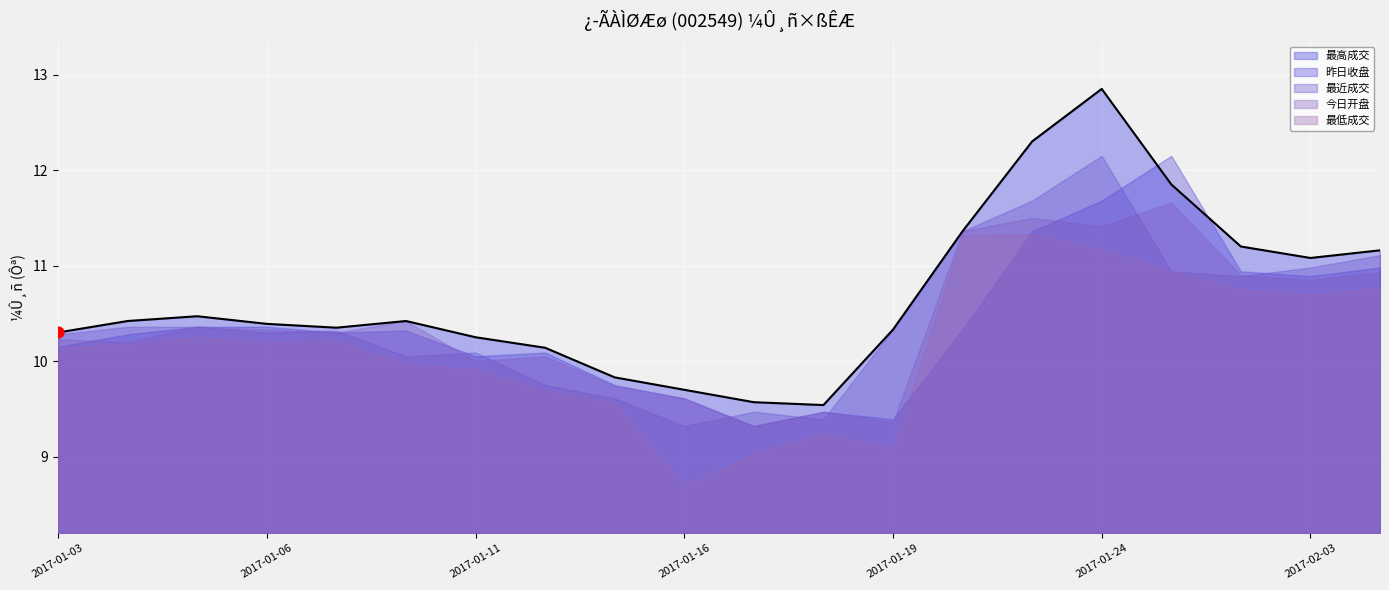

Between 2017-01-11 and 12, which is larger?

2017-01-11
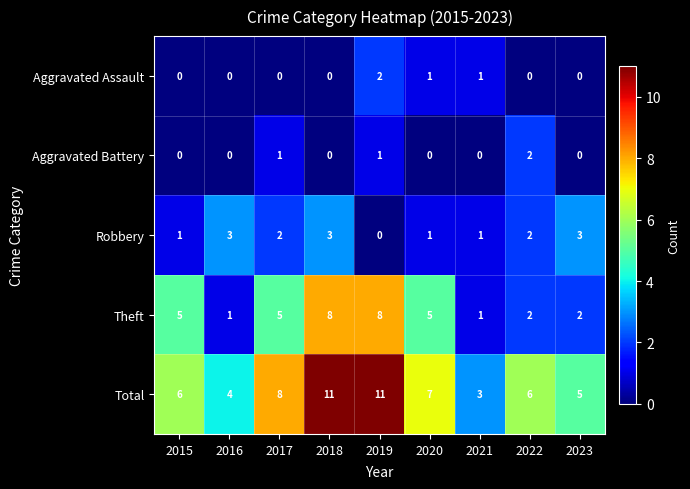

What is the maximum value shown in the chart?

11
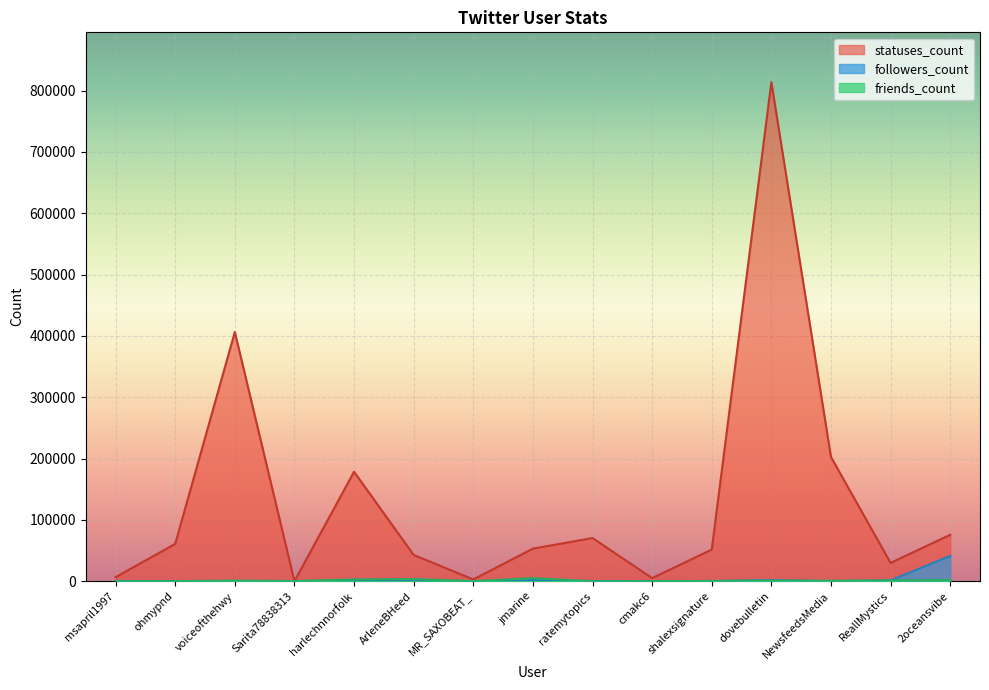

Between which two adjacent categories do friends_count and followers_count first intersect?

ohmypnd and voiceofthehwy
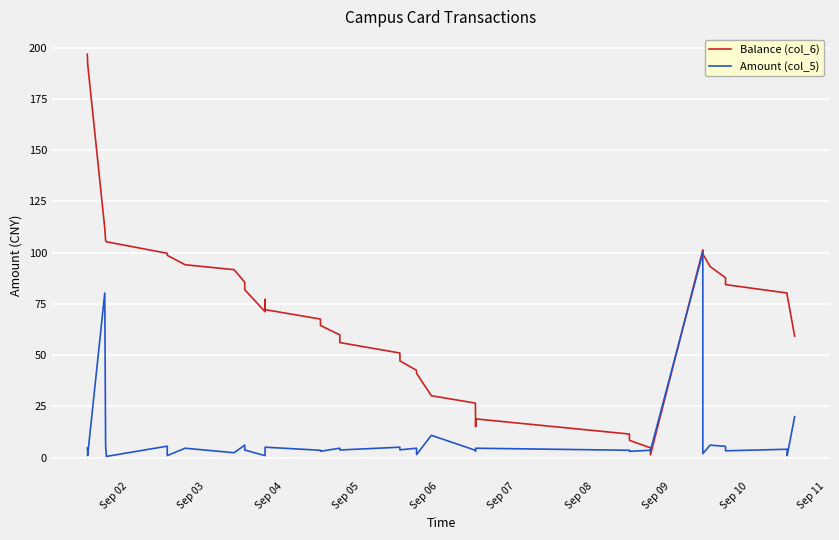

True or false: Balance (col_6) has more than 0 points higher than both neighbors.

True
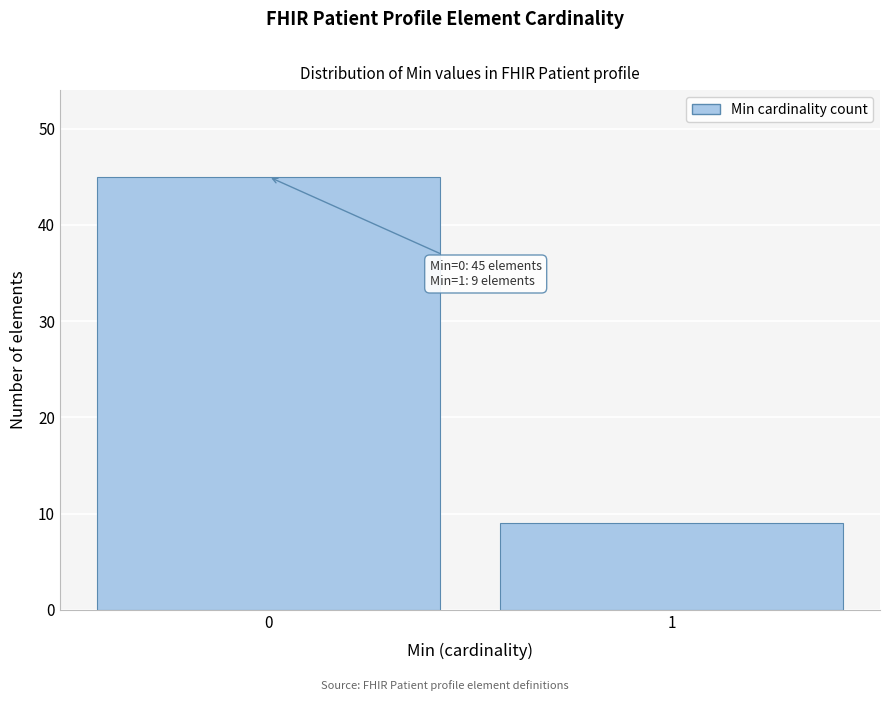

Reading left to right, what are all the values shown in this chart?

45	9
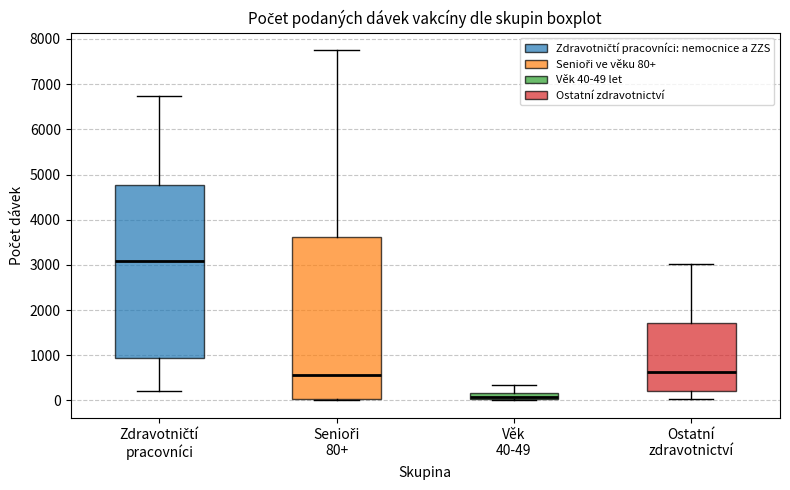

Comparing the boxes themselves (not the whiskers), which one is the tallest?

Zdravotničtí pracovníci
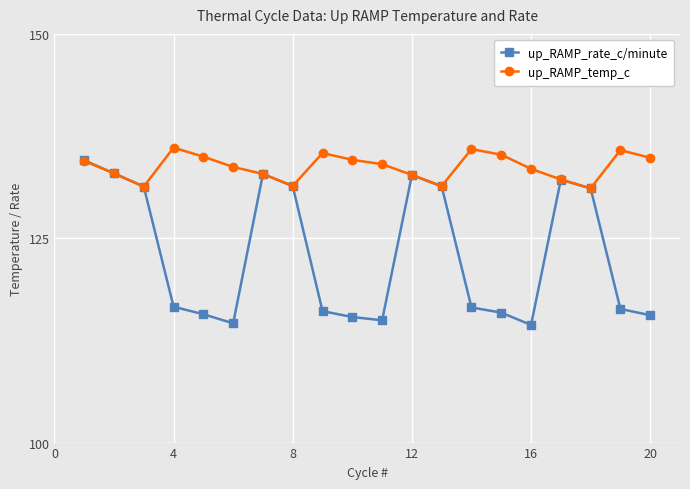

After their last crossing, which series has the higher values: up_RAMP_rate_c/minute or up_RAMP_temp_c?

up_RAMP_temp_c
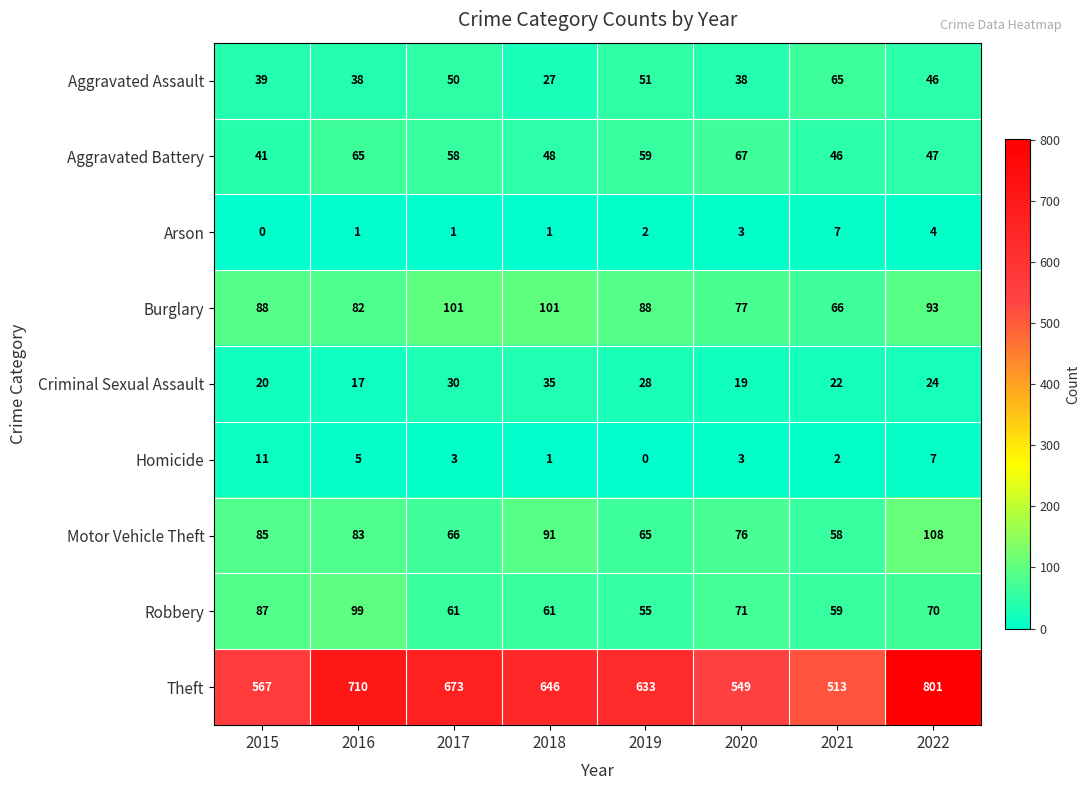

How many data points does each series have?

8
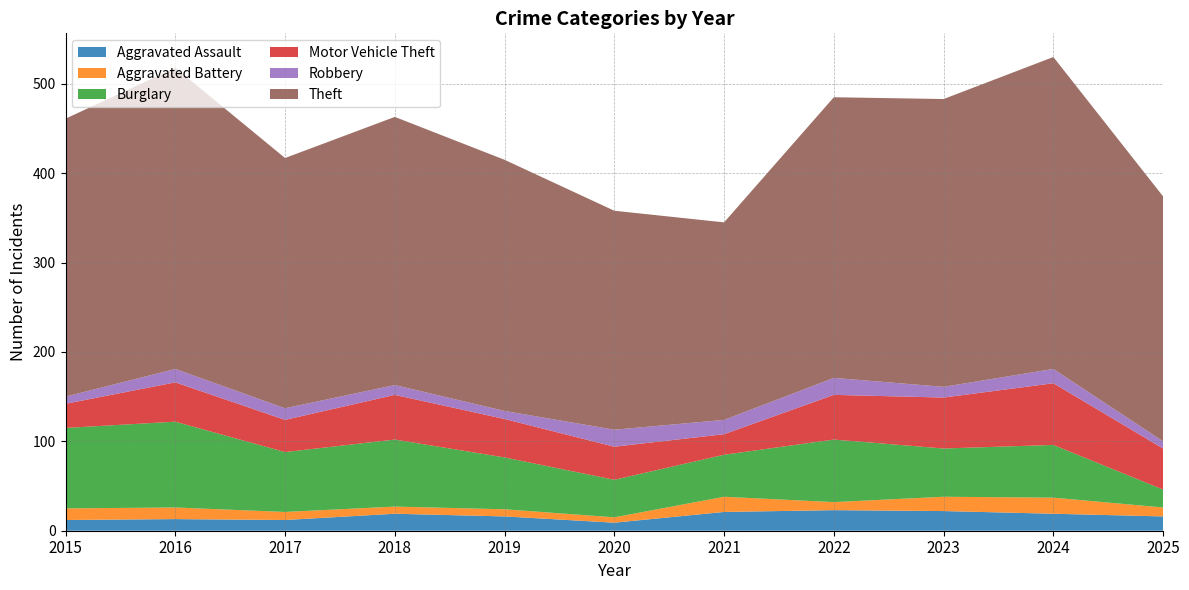

Reading left to right, list all the values displayed in this chart.

Aggravated Assault: 12	13	12	19	16	9	21	23	22	19	16
Aggravated Battery: 13	13	9	8	8	6	17	9	16	18	10
Burglary: 90	96	67	75	58	42	47	70	54	59	20
Motor Vehicle Theft: 27	44	36	50	43	37	23	50	57	69	46
Robbery: 8	15	13	11	9	19	16	19	12	16	8
Theft: 311	337	280	300	281	245	221	314	322	349	274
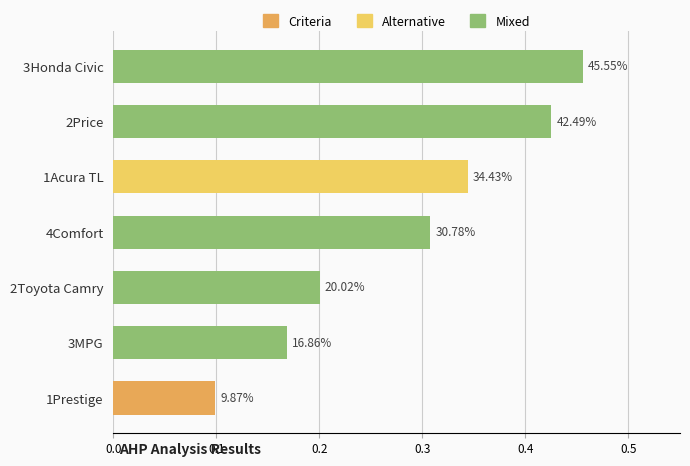

How many values are between 0 and 1?

7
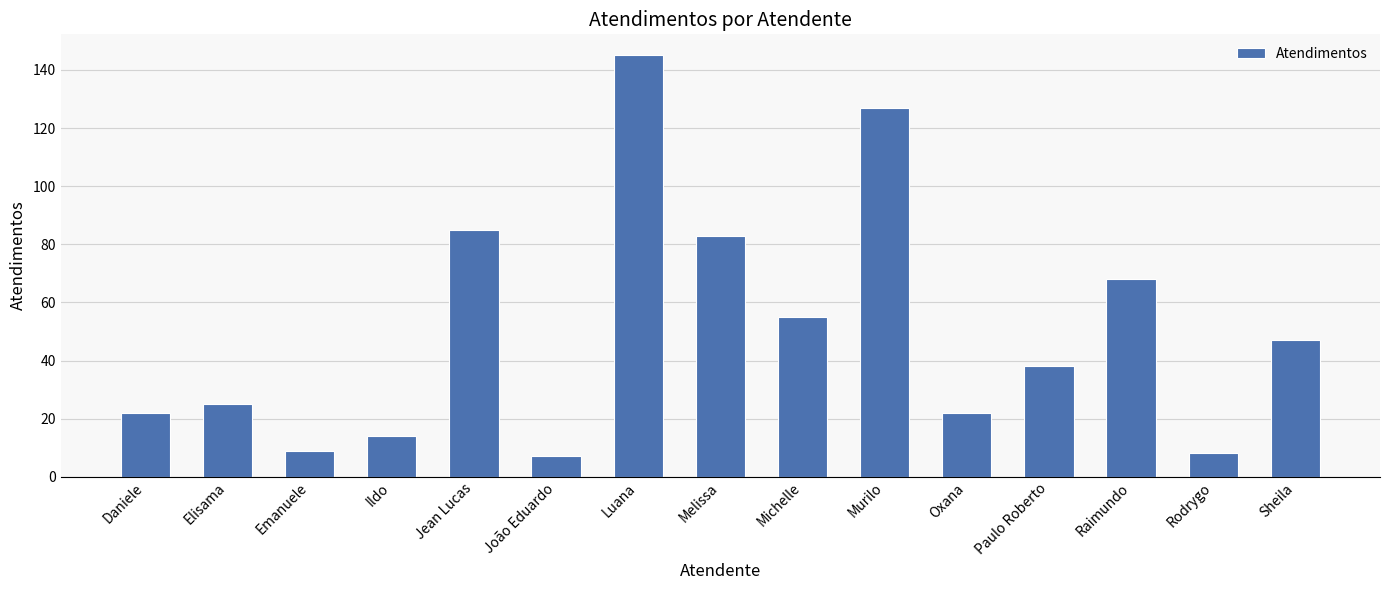

Which category has the highest value across all series?

Luana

-=-=-=-=-

_WHAT TO DO_
Please copy the records exactly, from the line holding "How many values are between 0 and 1?" through the end of the records, inclusive. Leave the pictures out of your copy.

_RESPONSE BOX_
How many values are between 0 and 1?

7

Which category has the highest value across all series?

Luana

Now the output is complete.